En resumen, estas cooperativas no sólo han conducido a la recuperación de fábricas abandonadas y de puestos de trabajo sino que, a partir de su forma organizativa (autogestionaria), han permitido el involucramiento de los trabajadores en la forja de su propio destino y el rescate de una cultura de trabajo que se sitúa en las antípodas de los valores pregonados durante la ola neoliberal.

 

 

Luis Sabini Fernández

© Rel-UITA

30 de octubre de 2003

 

 

NOTAS


(1)  La grasa, vegetal o animal, hidrogenada es un invento de la época del optimismo tecnológico y de la quimiquización generalizada.

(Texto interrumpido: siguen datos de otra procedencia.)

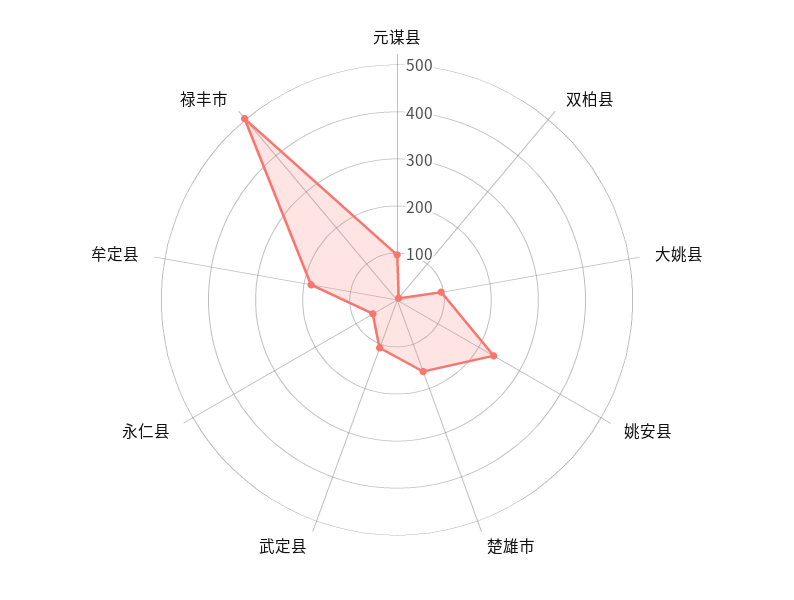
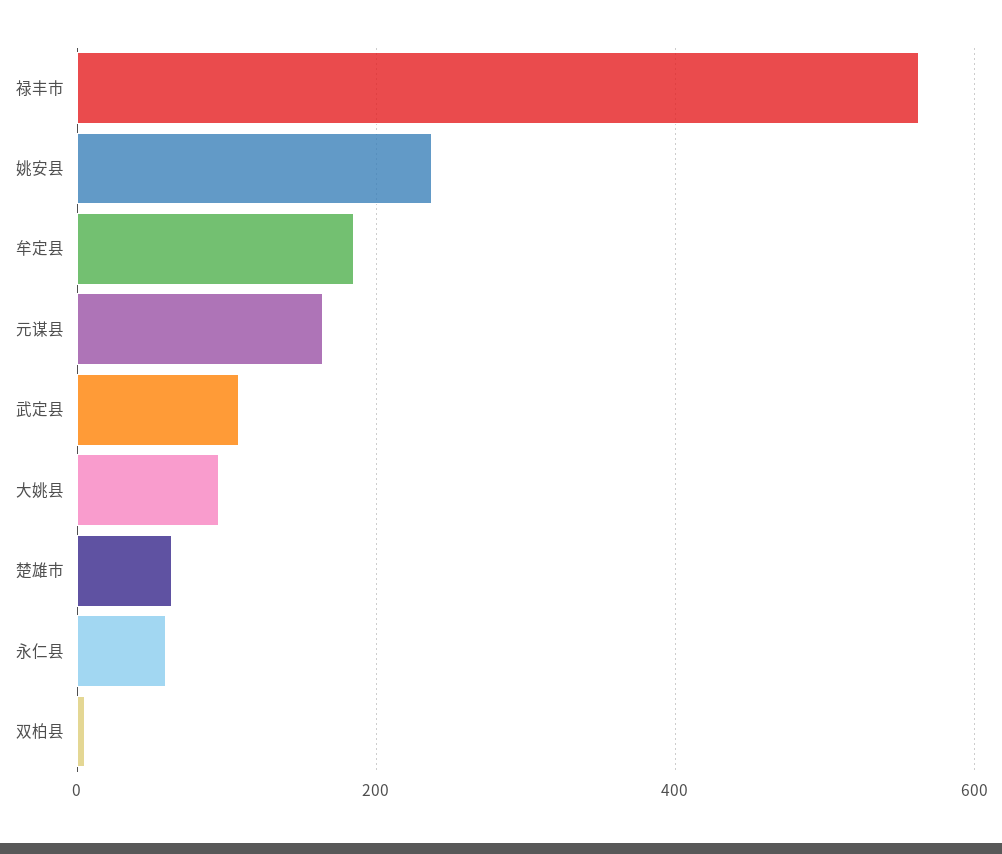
元谋县: 100 -> 160
楚雄市: 160 -> 60
禄丰市: 500 -> 560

Descubierta en Alemania en 1915, aseguraba un uso indefinido de las grasas que antes se ponían rancias. Hacia 1985, se verificaron rasgos indeseables en el proceso de “construcción” de dichas grasas: eran, por ejemplo, cancerígenas.

 

(2)  El sellado de los envases plásticos se hace a unos 120 grados centígrados. Baste señalar que investigadores alemanes comprobaron la migración de plásticos ftaláticos a alimentos con apenas 40 grados de calor para advertir que las máquinas selladoras de envases plásticos desatan una “orgía” de polímeros o monómeros que deben ser todo menos saludables.